Despite Cory’s efforts to hoist herself as the exact opposite of Marcos, her speech still
revealed parallelism between her and Marcos’s government. This is seen in terms of continuing
the alliance between the Philippines and the United States despite the known affinity between
the said world superpower and Marcos. The Aquino regime, as seen in Cory’s acceptance of
the invitation to address the U.S. Congress and to the content of the speech, decided to build
and continue with the alliance between the Philippines and the United States and effectively
implemented on essentially similar foreign policy to that of the dictatorship. For example, Cory
recognized that the large sum of foreign debts incurred by the Marcos regime never benefited
the Filipino people. Nevertheless, Cory expressed her intention to pay off those debts. Unknown
to many Filipinos was the fact that there was a choice of waiving the said debt because those
were the debt of the dictator and not the country. Cory’s decision is an indicator of her
government’s intention to carry on a debt-driven economy.

Reading through Aquino’s speech, we can already take cues, not just on Cory’s
individual ideas and aspirations, but also the guiding principles and framework of the
government that she represented.

LEARNING ACTIVITIES
Guide Questions

1. Discuss the context the speech was delivered.

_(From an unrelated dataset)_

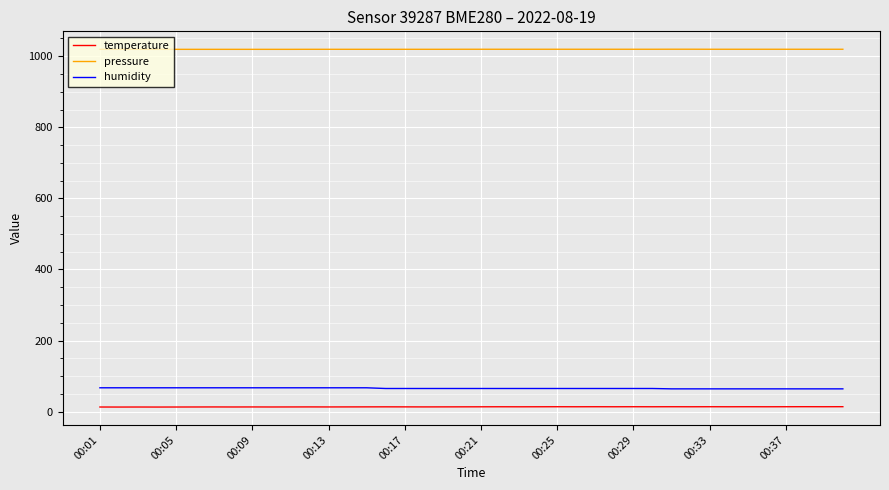

What are all the series names shown in the legend?

temperature, pressure, humidity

2. Watch the speech of Cory Aquino. Describe the scene. How was the speech? How
did the audience react to her half-hour-long address?
3. What was in her speech that convinced the House of Representatives to grant two-
hundred million dollar emergency aid to the Philippines? What were the issues
raised or views pointed out in her address?
4. How did the speech affect you as a viewer? In what way would it be rendered
relevant to the current conditions of our country? Cite specific lines from the speech.
5. What are the points in her speech that you agree and disagree with? Which lines hit
home?

Be sure you get a perfect score in Lesson 4. It’s a brief lesson, isn’t it?